Whole Wheat Flour, Sugar, Whole Grain Oat Flour, Rice Flour, Fructose, Vegetable Oil (Soybean, High Oleic Soybean and Palm), Contains 2% or Less of Nonfat Milk, Cocoa Processed with Alkali, Salt, Caramel Color, Natural and Artificial Flavor, Soy Lecithin, Red 40, Yellow 5, Blue 1, Yellow 6, BHT for Freshness.

Does Little Debbie still make Nutty Buddy bars? ›

This quintessential treat has been a shopping cart staple since 1964 and is still one of the top Little Debbie snacks going home with families everyday. How do you enjoy your Nutty Buddy snacks? Show us on social media!

What flavor is the Nutty Bar? ›

Peanut butter ice cream with a thick fudge ripple and milk choco coated waffle pieces.

What kind of chocolate is on Nutty Buddy? ›

Nutty Buddies are a prepackaged dessert from Little Debbie, they are a peanut butter filled wafer cookie thinly coated in milk chocolate.

Do Nutty Bars have egg? ›

Contains: allergy information: contains wheat, peanuts, soy, milk, egg. May contain tree nuts.

Do nutty buddies go bad? ›

Average Shelf Life Estimates

Zebra Cakes, Nutty Buddy, and Oatmeal Creme Pies: Typically labeled fresh for 60 days from production. When frozen: Can extend up to six months, preserving quality.

Why is it called Nutty Buddy? ›

Nutty Buddy was created by Seymour Ice Cream Company in Dorchester, Mass., and named after its owner, Buddy Seymourian.

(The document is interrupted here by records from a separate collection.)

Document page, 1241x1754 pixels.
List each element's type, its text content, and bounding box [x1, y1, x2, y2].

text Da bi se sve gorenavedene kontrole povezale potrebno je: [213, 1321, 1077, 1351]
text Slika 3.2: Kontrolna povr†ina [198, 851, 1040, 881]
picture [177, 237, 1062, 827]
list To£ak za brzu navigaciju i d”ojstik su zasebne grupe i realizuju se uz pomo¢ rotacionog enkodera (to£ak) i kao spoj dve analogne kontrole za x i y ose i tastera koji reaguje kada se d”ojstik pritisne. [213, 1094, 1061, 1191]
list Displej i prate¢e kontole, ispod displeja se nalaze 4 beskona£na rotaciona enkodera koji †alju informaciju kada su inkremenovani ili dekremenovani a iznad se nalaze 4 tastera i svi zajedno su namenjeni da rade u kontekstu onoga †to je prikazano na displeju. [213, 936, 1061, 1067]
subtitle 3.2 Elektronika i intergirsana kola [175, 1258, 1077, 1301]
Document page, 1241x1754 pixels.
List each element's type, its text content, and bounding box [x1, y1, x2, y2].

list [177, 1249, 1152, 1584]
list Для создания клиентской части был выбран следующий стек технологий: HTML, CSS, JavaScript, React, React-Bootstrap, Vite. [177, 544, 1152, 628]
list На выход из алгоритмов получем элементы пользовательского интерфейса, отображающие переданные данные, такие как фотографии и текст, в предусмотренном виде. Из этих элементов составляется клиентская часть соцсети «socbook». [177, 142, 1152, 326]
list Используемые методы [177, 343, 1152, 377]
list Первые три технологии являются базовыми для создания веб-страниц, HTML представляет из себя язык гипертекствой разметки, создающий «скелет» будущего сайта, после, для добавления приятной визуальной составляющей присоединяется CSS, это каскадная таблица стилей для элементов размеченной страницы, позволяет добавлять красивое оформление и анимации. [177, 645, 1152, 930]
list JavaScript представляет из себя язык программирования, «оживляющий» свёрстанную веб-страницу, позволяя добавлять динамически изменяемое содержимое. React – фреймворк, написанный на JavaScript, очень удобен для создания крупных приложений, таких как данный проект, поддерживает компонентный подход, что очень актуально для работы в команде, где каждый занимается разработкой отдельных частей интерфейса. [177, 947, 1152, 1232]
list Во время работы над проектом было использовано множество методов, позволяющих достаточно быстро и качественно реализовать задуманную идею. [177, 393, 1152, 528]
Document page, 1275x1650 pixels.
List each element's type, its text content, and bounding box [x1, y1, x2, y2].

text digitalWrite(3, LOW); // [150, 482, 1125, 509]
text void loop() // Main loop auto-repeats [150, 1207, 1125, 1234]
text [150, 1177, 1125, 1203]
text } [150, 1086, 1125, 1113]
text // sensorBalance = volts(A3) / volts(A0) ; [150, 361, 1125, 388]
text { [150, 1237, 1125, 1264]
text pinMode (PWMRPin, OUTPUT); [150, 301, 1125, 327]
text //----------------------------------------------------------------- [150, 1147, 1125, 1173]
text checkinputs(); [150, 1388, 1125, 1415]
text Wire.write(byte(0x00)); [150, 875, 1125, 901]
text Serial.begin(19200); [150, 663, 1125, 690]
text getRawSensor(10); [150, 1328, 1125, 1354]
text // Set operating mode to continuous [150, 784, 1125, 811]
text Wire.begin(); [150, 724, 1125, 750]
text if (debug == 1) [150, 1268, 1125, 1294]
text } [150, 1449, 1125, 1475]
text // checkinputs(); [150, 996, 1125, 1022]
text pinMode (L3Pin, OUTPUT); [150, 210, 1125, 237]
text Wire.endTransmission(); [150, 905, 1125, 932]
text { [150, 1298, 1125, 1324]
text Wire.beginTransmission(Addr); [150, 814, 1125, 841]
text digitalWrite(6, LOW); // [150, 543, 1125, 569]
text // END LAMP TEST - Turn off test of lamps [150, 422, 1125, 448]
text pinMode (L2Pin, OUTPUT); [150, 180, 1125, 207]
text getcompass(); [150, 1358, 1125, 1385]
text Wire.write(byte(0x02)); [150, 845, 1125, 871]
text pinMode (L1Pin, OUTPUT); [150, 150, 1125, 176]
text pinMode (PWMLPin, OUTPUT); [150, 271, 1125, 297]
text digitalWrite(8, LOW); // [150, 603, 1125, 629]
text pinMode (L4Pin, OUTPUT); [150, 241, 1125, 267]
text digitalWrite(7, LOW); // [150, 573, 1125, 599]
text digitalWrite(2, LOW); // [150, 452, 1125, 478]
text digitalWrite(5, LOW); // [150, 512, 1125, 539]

Seymour's ice cream factory was located in a three-story brick building built in the 1850s, but historians cannot agree on the company's founding date.

What is the ice cream called Nutty Buddy? ›

The Nutty Buddy is an ice cream cone topped with vanilla ice cream, chocolate, and peanuts.

What's the difference between a drumstick and a Nutty Buddy? ›

Nutty Buddies and Drumsticks are similar but not the same thing. Nutty Buddies are cone-shaped wafers filled with vanilla ice cream and topped with peanut butter and chocolate, while Drumsticks are cone-shaped wafers filled with vanilla ice cream and topped with a chocolate coating and nuts.